▸ **TEXT SECTION**:
#####
Training will be permitted but for St Colman’s College Head of PE Cathal Murray, it comes too late for his players, although he says he is committed to helping those students who have struggled in life without sport.

“I think the lack of sport could have an impact on our young people in the long-term. They got a bit of football during the summer but really, they have gone the best part of 12 months with no football,” said Murray.

Cathal Murray, Head of PE, St Colman's College. Photograph: Columba O'Hare/ Newry.ie
Cathal Murray, Head of PE, St Colman's College. Photograph: Columba O'Hare/ Newry.ie

“For lads that usually are so active and see playing sport as a release because they are doing something they enjoy, sport is more than doing something physical, the challenge that lads have and the discipline they experience from being involved in training at schools, clubs and counties is important.

“They need to get back to it. I had a lad come to me asking could he go out onto the field, he brought his own balls and his boots, so he didn’t have to touch the school footballs, he just needed to get out onto a pitch and have a kickabout and this is what we are dealing with. It is so important and rewarding to their lives.”

Before most of his pupils returned back to the classrooms Murray chose to travel to the College where he gave his online class simply to get out of his house and develop some form of routine.

Murray, who managed St Colman’s to back-to-back Hogan Cups in 2010-2011 and has been involved at inter-county management with Down and Louth as well as at club level with Carryduff this season, admits he is keen for the restrictions to be lifted but he is aware how much more acute the issues are for the youth of today.

Cathal Murray, who managed St Colman’s to back-to-back Hogan Cups in 2010-2011 can't wait to get back out on to the field again. Photograph: Columba O'Hare/ Newry.ie
Cathal Murray, who managed St Colman’s to back-to-back Hogan Cups in 2010-2011 can't wait to get back out on to the field again. Photograph: Columba O'Hare/ Newry.ie

“From my point of view there would normally be barely a night where I would have been stuck in the house, if I wasn’t at training, I’d be watching underage football and looking at players and I just can’t wait to get back out to it again because being stuck in the house all the time isn’t good for anyone,” Murray said.
#####
▸ **DATA**:
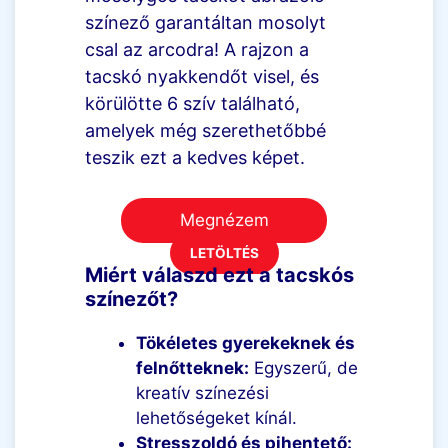
színező garantáltan mosolyt
csal az arcodra! A rajzon a
tacskó nyakkendőt visel, és
körülötte 6 szív található,
amelyek még szerethetőbbé
teszik ezt a kedves képet.
Megnézem
LETÖLTÉS
Miért válaszd ezt a tacskós
színezőt?
Tökéletes gyerekeknek és
felnőtteknek:
Egyszerű, de
kreatív színezési
lehetőségeket kínál.
Stresszoldó és pihentető: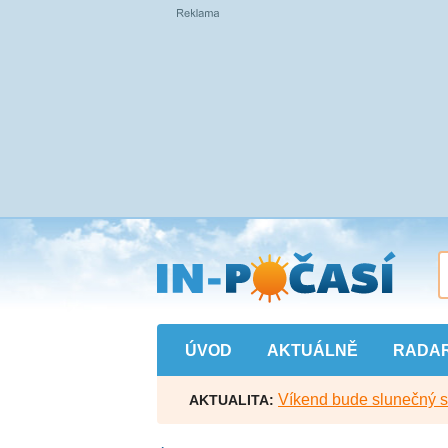
Přejít
na
hlavní
obsah
ÚVOD
AKTUÁLNĚ
RADA
Víkend bude slunečný s l
AKTUALITA: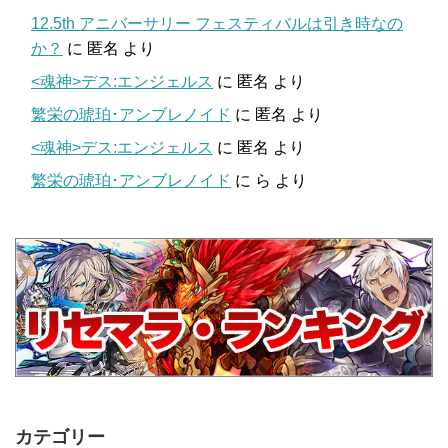
12.5th アニバーサリー フェスティバルは引き時なの
か？
に
匿名
より
<魂神>デス:エンジェルス
に
匿名
より
繁栄の琥珀･アンブレノイド
に
匿名
より
<魂神>デス:エンジェルス
に
匿名
より
繁栄の琥珀･アンブレノイド
に
ら
より
カテゴリー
#####
▸ **EXERCISE INSTRUCTIONS**:
**A)** Reproduce the passage from the article on Cathal Murray and school sport, starting with "Training will be" and going on through "life without sport.".
**B)** Answer these from the article on Cathal Murray and school sport:
(i) With which two counties has Murray been involved in inter-county management?
(ii) What did the student who asked to go out onto the field bring with him so he would not have to touch the school footballs?
(iii) According to Murray, for about how long have the young people gone without football?

▸ **ANSWERS PER TASK**:
**A)**
Training will be permitted but for St Colman’s College Head of PE Cathal Murray, it comes too late for his players, although he says he is committed to helping those students who have struggled in life without sport.

**B)**
(i) Down and Louth.
(ii) His own balls and his boots.
(iii) The best part of 12 months.